Daveed Diggs and Janina Gavankar. MUST CREDIT: Robby Baumgartner, Lionsgate

★★★★☆

Alongside Get Out, Boots Riley’s astonishing Sorry to Bother You and the blistering TV comedy-drama Atlanta, Carlos López Estrada’s feature debut Blindspotting is the latest in a new moment in social American cinema. Rarely taking the simplistic approach, the Mexican-American director tackles intersectional identity, race and class in this fierce satire on urban Americana.

Fresh out of prison, Collin (Daveed Diggs) is on parole for a year, living in a halfway house with an 11pm curfew and no room for error.

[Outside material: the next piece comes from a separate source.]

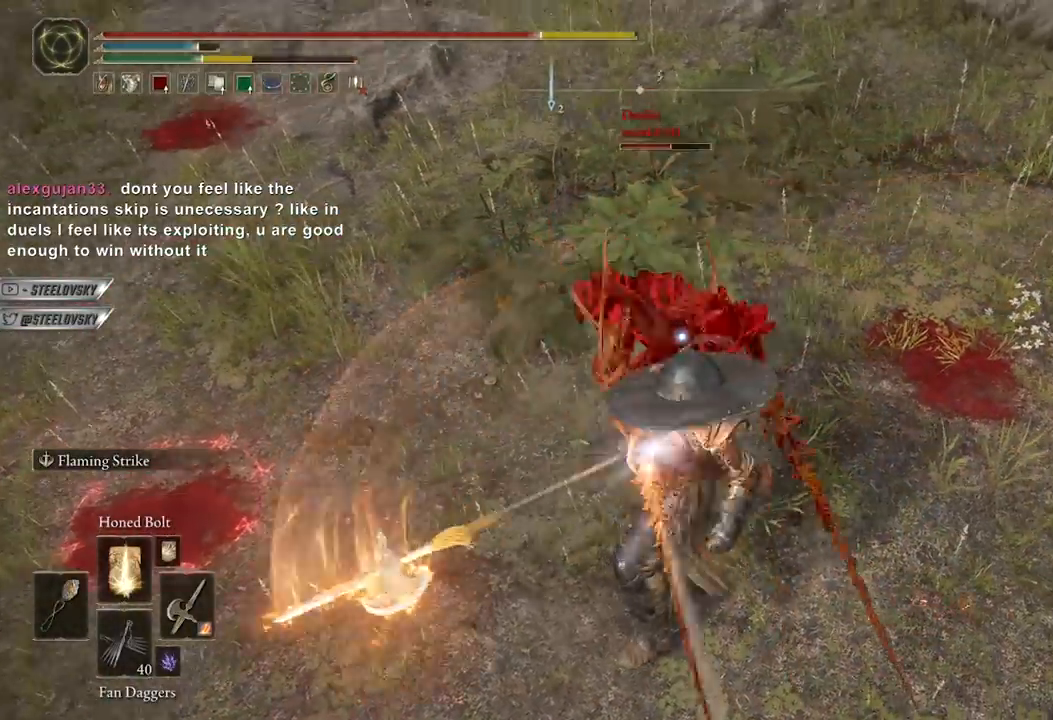
{"buttons": [], "left_stick": "up", "right_stick": "center", "events": [[117, "R3", "down"], [200, "R3", "up"], [333, "left_stick", "up"]]}
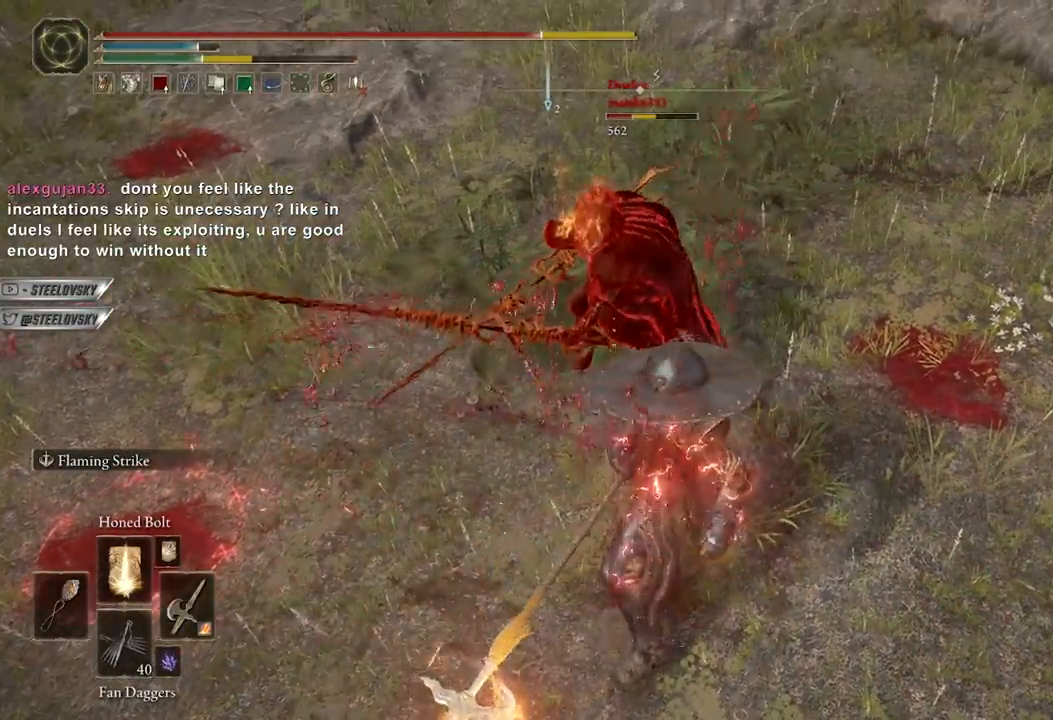
{"buttons": [], "left_stick": "up", "right_stick": "center", "events": [[117, "L1", "down"], [217, "L1", "up"], [283, "R3", "down"], [400, "R3", "up"]]}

While his ex-girlfriend Val (Janina Gavankar) secures him a job as a removals man, Collin’s efforts to stay on the straight and narrow are hampered somewhat by his loyal buddy, Miles (Rafael Casal), whose volatility and own personal demons constantly threaten to unbalance Collin.

Blindspotting’s early sequences portray Oakland as a vibrant, buzzing working-class community, assisted both by a bouncy soundtrack and a visual sensibility that pops with colour and rich compositions. This Oakland is a place evidently struggling from decades of economic deprivation and segregation, but it’s also vital; heritage and belonging are paramount and identity and pride are as aspirational as the eternally American values of career and profit. Estrada’s Oakland presents a different kind of America – a messy, hard and often cruel place, but one where culture and defiance flourish in spite of numerous obstacles.

One of those obstacles is Collin’s criminal record, a shadow that hangs over him, perpetually threatening to drag him back to jail at the slightest infraction. The nature of his crime, much like his sentence and the conditions of his parole, are rather arbitrary – the real question is of the circumstances that led him to it. The answer is invariably race and class. No sooner is Collin out of jail does he find himself in the middle of an illegal gun-deal; later, Miles’ own insecurity and confused masculine identity inadvertently put Collin in a life or death situation.

Blindspotting’s concern here is not whether Collin will get out of this or that scrape, but that as a poor black man in America, he is constantly in danger – the question is not if he will get into trouble, but when, forever misread as a thug, a criminal, or a threat. Meanwhile, Miles struggles with being a poor white man in a predominantly black area, his grill and tattoos – authentic expressions of his identity – misread as hipster affectations, while his reluctance to use the n-word revealing his inescapable unease at racial otherness.

Some of Blindspotting’s borderline magical-realism may unsettle some – the frequent rapping, particularly in the film’s denouement – nearly tipping into full-blown musical, while the meaning of the film’s title is perhaps a little on the nose. Nevertheless, this is vital filmmaking; Blindspotting is undoubtedly part of a new moment in American cinema and is a fierce, complex satire in it own right.